━━━ Material supplied ━━━
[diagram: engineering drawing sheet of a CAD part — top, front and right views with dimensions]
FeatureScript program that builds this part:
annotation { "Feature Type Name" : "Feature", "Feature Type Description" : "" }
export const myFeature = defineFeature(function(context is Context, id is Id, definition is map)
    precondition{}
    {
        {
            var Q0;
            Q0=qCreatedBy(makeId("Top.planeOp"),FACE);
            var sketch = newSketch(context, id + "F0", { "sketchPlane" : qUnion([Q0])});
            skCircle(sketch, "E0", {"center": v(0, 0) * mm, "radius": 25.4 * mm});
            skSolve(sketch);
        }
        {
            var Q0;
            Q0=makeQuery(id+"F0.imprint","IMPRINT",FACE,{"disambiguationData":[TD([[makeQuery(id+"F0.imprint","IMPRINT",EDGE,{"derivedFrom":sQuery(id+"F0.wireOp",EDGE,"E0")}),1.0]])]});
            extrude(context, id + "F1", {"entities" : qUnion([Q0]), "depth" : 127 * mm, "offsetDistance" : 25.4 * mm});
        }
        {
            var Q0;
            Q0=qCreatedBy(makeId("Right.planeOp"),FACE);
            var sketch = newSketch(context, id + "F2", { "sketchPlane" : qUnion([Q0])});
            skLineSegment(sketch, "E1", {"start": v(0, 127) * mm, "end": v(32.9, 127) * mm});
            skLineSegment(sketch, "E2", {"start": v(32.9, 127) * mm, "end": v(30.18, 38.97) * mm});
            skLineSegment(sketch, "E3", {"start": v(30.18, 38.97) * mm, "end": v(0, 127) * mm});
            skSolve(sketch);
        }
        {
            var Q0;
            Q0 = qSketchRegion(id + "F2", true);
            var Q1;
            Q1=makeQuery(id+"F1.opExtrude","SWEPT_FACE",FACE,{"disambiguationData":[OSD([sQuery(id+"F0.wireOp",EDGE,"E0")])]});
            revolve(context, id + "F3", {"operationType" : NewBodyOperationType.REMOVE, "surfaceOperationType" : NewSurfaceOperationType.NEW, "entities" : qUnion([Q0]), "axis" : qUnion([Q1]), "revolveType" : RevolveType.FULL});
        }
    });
━━━
• [What the task asks]:
Write out the material above line for line, with no changes.

• [Reply to the task]:
[diagram: engineering drawing sheet of a CAD part — top, front and right views with dimensions]
FeatureScript program that builds this part:
annotation { "Feature Type Name" : "Feature", "Feature Type Description" : "" }
export const myFeature = defineFeature(function(context is Context, id is Id, definition is map)
    precondition{}
    {
        {
            var Q0;
            Q0=qCreatedBy(makeId("Top.planeOp"),FACE);
            var sketch = newSketch(context, id + "F0", { "sketchPlane" : qUnion([Q0])});
            skCircle(sketch, "E0", {"center": v(0, 0) * mm, "radius": 25.4 * mm});
            skSolve(sketch);
        }
        {
            var Q0;
            Q0=makeQuery(id+"F0.imprint","IMPRINT",FACE,{"disambiguationData":[TD([[makeQuery(id+"F0.imprint","IMPRINT",EDGE,{"derivedFrom":sQuery(id+"F0.wireOp",EDGE,"E0")}),1.0]])]});
            extrude(context, id + "F1", {"entities" : qUnion([Q0]), "depth" : 127 * mm, "offsetDistance" : 25.4 * mm});
        }
        {
            var Q0;
            Q0=qCreatedBy(makeId("Right.planeOp"),FACE);
            var sketch = newSketch(context, id + "F2", { "sketchPlane" : qUnion([Q0])});
            skLineSegment(sketch, "E1", {"start": v(0, 127) * mm, "end": v(32.9, 127) * mm});
            skLineSegment(sketch, "E2", {"start": v(32.9, 127) * mm, "end": v(30.18, 38.97) * mm});
            skLineSegment(sketch, "E3", {"start": v(30.18, 38.97) * mm, "end": v(0, 127) * mm});
            skSolve(sketch);
        }
        {
            var Q0;
            Q0 = qSketchRegion(id + "F2", true);
            var Q1;
            Q1=makeQuery(id+"F1.opExtrude","SWEPT_FACE",FACE,{"disambiguationData":[OSD([sQuery(id+"F0.wireOp",EDGE,"E0")])]});
            revolve(context, id + "F3", {"operationType" : NewBodyOperationType.REMOVE, "surfaceOperationType" : NewSurfaceOperationType.NEW, "entities" : qUnion([Q0]), "axis" : qUnion([Q1]), "revolveType" : RevolveType.FULL});
        }
    });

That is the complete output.